Recurrent DNA sequence copy losses on chromosomal arm 6q in capillary hemangioblastoma.

Cancer Genet Cytogenet 2002 Mar;133(2):174-8

Department of Pathology, Haartman Institute and Helsinki University Central Hospital, University of Helsinki, Helsinki, Finland.

Capillary hemangioblastomas (CHB) of the central nervous system, the most common tumor in von Hippel-Lindau (VHL) disease, usually show mutations in the VHL tumor suppressor gene on chromosome 3p25-p26. Because little is known concerning the cytogenetic changes in these tumors, we studied 22 cases through comparative genomic hybridization to screen for DNA copy number changes in both sporadic and VHL-associated CHB. Our analysis revealed that 6 of 22 samples (27%) contained DNA copy number losses, whereas no gains were observed.
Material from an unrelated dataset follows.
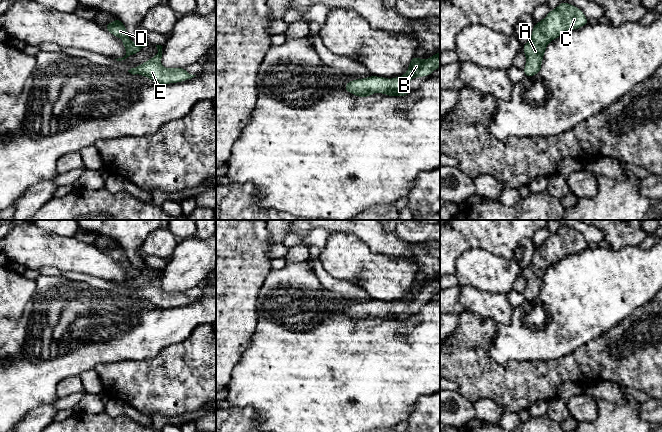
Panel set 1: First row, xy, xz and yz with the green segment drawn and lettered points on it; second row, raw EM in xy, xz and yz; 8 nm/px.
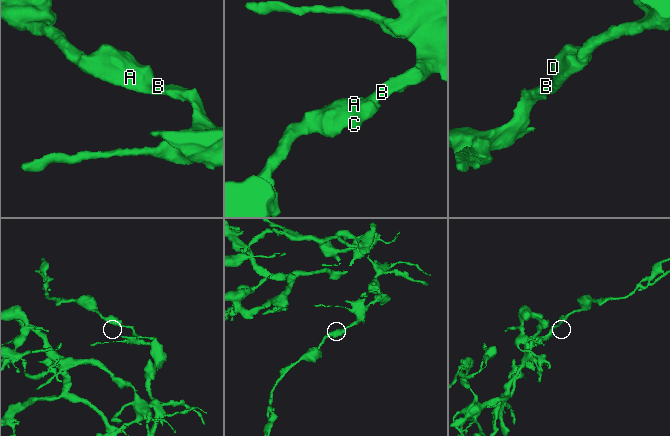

The most recurrent finding was loss of chromosomal arm 6q, seen in five cases. In two of these cases also loss of chromosome 3 was noted. The third aberration observed was loss of chromosome 8, seen in one case. No differences were noted between VHL-associated and sporadic tumors, nor did the cytogenetic aberrations correlate with the clinical outcome. The loss of 6q, seen in this study and previously in other VHL-associated tumors (renal cell carcinomas and pheochromocytomas) and other tumors, suggest that this chromosome area may contain tumor suppressor genes involved in the early steps of tumorigenesis.